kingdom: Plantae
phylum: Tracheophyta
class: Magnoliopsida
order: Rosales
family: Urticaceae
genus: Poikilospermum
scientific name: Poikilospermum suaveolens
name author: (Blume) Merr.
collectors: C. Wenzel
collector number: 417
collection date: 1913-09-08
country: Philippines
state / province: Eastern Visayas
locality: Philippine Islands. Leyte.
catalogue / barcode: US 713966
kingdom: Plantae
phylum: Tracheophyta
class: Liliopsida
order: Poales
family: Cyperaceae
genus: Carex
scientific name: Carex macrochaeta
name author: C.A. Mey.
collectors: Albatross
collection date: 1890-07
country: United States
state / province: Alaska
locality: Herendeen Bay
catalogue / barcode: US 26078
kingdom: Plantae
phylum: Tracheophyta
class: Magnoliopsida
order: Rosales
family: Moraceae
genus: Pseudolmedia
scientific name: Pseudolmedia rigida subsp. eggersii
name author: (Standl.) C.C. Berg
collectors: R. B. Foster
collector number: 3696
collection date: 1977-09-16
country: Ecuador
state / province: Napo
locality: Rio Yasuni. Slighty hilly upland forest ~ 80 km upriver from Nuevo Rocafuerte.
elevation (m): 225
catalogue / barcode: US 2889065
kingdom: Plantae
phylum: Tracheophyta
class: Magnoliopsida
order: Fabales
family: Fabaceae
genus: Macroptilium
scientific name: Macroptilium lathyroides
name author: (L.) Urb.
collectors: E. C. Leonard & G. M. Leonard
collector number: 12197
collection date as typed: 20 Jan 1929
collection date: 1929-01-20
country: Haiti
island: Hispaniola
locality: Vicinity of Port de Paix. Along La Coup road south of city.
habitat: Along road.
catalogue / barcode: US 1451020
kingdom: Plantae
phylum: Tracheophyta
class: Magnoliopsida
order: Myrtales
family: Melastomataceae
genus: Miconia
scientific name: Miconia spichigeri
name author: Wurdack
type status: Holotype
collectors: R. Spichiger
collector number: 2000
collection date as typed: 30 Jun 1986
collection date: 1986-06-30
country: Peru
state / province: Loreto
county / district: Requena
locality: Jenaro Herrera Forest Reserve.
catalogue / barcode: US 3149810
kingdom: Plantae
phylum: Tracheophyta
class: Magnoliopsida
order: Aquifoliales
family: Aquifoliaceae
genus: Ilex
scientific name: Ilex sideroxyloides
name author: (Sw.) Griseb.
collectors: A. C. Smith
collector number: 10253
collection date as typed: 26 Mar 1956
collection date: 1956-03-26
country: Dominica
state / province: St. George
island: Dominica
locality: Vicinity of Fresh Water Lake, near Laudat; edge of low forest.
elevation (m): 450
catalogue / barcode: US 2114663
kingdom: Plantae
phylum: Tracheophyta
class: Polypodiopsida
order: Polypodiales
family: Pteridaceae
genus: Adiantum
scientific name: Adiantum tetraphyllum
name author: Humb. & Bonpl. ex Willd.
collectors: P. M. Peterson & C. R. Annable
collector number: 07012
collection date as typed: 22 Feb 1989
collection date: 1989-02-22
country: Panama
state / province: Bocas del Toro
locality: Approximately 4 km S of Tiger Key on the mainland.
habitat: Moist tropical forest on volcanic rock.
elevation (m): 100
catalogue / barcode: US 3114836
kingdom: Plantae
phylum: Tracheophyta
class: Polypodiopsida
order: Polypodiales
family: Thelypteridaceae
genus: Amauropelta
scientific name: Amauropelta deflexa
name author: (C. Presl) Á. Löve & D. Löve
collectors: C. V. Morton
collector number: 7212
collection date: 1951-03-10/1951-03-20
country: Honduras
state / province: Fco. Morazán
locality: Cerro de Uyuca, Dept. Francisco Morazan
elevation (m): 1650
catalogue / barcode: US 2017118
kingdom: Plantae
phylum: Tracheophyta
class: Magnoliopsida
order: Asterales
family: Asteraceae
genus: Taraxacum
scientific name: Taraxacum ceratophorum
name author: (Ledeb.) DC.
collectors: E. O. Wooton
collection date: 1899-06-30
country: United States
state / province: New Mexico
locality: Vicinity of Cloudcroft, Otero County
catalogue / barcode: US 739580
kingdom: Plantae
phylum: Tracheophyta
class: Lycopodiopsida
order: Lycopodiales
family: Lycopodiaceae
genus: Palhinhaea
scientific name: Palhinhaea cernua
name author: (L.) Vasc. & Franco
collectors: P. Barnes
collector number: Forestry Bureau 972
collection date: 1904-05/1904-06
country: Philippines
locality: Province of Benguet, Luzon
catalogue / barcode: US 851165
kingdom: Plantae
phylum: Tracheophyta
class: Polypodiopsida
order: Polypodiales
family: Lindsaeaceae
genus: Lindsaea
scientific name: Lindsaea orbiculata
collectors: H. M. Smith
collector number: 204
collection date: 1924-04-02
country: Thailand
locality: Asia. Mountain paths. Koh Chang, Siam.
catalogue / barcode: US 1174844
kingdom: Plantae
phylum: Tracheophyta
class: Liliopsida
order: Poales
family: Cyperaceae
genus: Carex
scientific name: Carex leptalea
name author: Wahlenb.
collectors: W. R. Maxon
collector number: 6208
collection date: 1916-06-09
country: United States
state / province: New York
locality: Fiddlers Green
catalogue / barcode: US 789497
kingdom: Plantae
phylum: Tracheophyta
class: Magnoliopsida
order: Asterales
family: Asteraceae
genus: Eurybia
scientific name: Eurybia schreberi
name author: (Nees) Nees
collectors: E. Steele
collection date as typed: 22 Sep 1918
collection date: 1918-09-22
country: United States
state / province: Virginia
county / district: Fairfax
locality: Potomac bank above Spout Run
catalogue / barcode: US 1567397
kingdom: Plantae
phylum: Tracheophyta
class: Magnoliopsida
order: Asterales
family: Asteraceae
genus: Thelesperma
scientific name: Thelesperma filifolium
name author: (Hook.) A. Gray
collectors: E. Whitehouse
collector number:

== To do ==
Copy out all of the records above line by line, keeping every character unchanged.

== Result for this task ==
kingdom: Plantae
phylum: Tracheophyta
class: Magnoliopsida
order: Rosales
family: Urticaceae
genus: Poikilospermum
scientific name: Poikilospermum suaveolens
name author: (Blume) Merr.
collectors: C. Wenzel
collector number: 417
collection date: 1913-09-08
country: Philippines
state / province: Eastern Visayas
locality: Philippine Islands. Leyte.
catalogue / barcode: US 713966
kingdom: Plantae
phylum: Tracheophyta
class: Liliopsida
order: Poales
family: Cyperaceae
genus: Carex
scientific name: Carex macrochaeta
name author: C.A. Mey.
collectors: Albatross
collection date: 1890-07
country: United States
state / province: Alaska
locality: Herendeen Bay
catalogue / barcode: US 26078
kingdom: Plantae
phylum: Tracheophyta
class: Magnoliopsida
order: Rosales
family: Moraceae
genus: Pseudolmedia
scientific name: Pseudolmedia rigida subsp. eggersii
name author: (Standl.) C.C. Berg
collectors: R. B. Foster
collector number: 3696
collection date: 1977-09-16
country: Ecuador
state / province: Napo
locality: Rio Yasuni. Slighty hilly upland forest ~ 80 km upriver from Nuevo Rocafuerte.
elevation (m): 225
catalogue / barcode: US 2889065
kingdom: Plantae
phylum: Tracheophyta
class: Magnoliopsida
order: Fabales
family: Fabaceae
genus: Macroptilium
scientific name: Macroptilium lathyroides
name author: (L.) Urb.
collectors: E. C. Leonard & G. M. Leonard
collector number: 12197
collection date as typed: 20 Jan 1929
collection date: 1929-01-20
country: Haiti
island: Hispaniola
locality: Vicinity of Port de Paix. Along La Coup road south of city.
habitat: Along road.
catalogue / barcode: US 1451020
kingdom: Plantae
phylum: Tracheophyta
class: Magnoliopsida
order: Myrtales
family: Melastomataceae
genus: Miconia
scientific name: Miconia spichigeri
name author: Wurdack
type status: Holotype
collectors: R. Spichiger
collector number: 2000
collection date as typed: 30 Jun 1986
collection date: 1986-06-30
country: Peru
state / province: Loreto
county / district: Requena
locality: Jenaro Herrera Forest Reserve.
catalogue / barcode: US 3149810
kingdom: Plantae
phylum: Tracheophyta
class: Magnoliopsida
order: Aquifoliales
family: Aquifoliaceae
genus: Ilex
scientific name: Ilex sideroxyloides
name author: (Sw.) Griseb.
collectors: A. C. Smith
collector number: 10253
collection date as typed: 26 Mar 1956
collection date: 1956-03-26
country: Dominica
state / province: St. George
island: Dominica
locality: Vicinity of Fresh Water Lake, near Laudat; edge of low forest.
elevation (m): 450
catalogue / barcode: US 2114663
kingdom: Plantae
phylum: Tracheophyta
class: Polypodiopsida
order: Polypodiales
family: Pteridaceae
genus: Adiantum
scientific name: Adiantum tetraphyllum
name author: Humb. & Bonpl. ex Willd.
collectors: P. M. Peterson & C. R. Annable
collector number: 07012
collection date as typed: 22 Feb 1989
collection date: 1989-02-22
country: Panama
state / province: Bocas del Toro
locality: Approximately 4 km S of Tiger Key on the mainland.
habitat: Moist tropical forest on volcanic rock.
elevation (m): 100
catalogue / barcode: US 3114836
kingdom: Plantae
phylum: Tracheophyta
class: Polypodiopsida
order: Polypodiales
family: Thelypteridaceae
genus: Amauropelta
scientific name: Amauropelta deflexa
name author: (C. Presl) Á. Löve & D. Löve
collectors: C. V. Morton
collector number: 7212
collection date: 1951-03-10/1951-03-20
country: Honduras
state / province: Fco. Morazán
locality: Cerro de Uyuca, Dept. Francisco Morazan
elevation (m): 1650
catalogue / barcode: US 2017118
kingdom: Plantae
phylum: Tracheophyta
class: Magnoliopsida
order: Asterales
family: Asteraceae
genus: Taraxacum
scientific name: Taraxacum ceratophorum
name author: (Ledeb.) DC.
collectors: E. O. Wooton
collection date: 1899-06-30
country: United States
state / province: New Mexico
locality: Vicinity of Cloudcroft, Otero County
catalogue / barcode: US 739580
kingdom: Plantae
phylum: Tracheophyta
class: Lycopodiopsida
order: Lycopodiales
family: Lycopodiaceae
genus: Palhinhaea
scientific name: Palhinhaea cernua
name author: (L.) Vasc. & Franco
collectors: P. Barnes
collector number: Forestry Bureau 972
collection date: 1904-05/1904-06
country: Philippines
locality: Province of Benguet, Luzon
catalogue / barcode: US 851165
kingdom: Plantae
phylum: Tracheophyta
class: Polypodiopsida
order: Polypodiales
family: Lindsaeaceae
genus: Lindsaea
scientific name: Lindsaea orbiculata
collectors: H. M. Smith
collector number: 204
collection date: 1924-04-02
country: Thailand
locality: Asia. Mountain paths. Koh Chang, Siam.
catalogue / barcode: US 1174844
kingdom: Plantae
phylum: Tracheophyta
class: Liliopsida
order: Poales
family: Cyperaceae
genus: Carex
scientific name: Carex leptalea
name author: Wahlenb.
collectors: W. R. Maxon
collector number: 6208
collection date: 1916-06-09
country: United States
state / province: New York
locality: Fiddlers Green
catalogue / barcode: US 789497
kingdom: Plantae
phylum: Tracheophyta
class: Magnoliopsida
order: Asterales
family: Asteraceae
genus: Eurybia
scientific name: Eurybia schreberi
name author: (Nees) Nees
collectors: E. Steele
collection date as typed: 22 Sep 1918
collection date: 1918-09-22
country: United States
state / province: Virginia
county / district: Fairfax
locality: Potomac bank above Spout Run
catalogue / barcode: US 1567397
kingdom: Plantae
phylum: Tracheophyta
class: Magnoliopsida
order: Asterales
family: Asteraceae
genus: Thelesperma
scientific name: Thelesperma filifolium
name author: (Hook.) A. Gray
collectors: E. Whitehouse
collector number:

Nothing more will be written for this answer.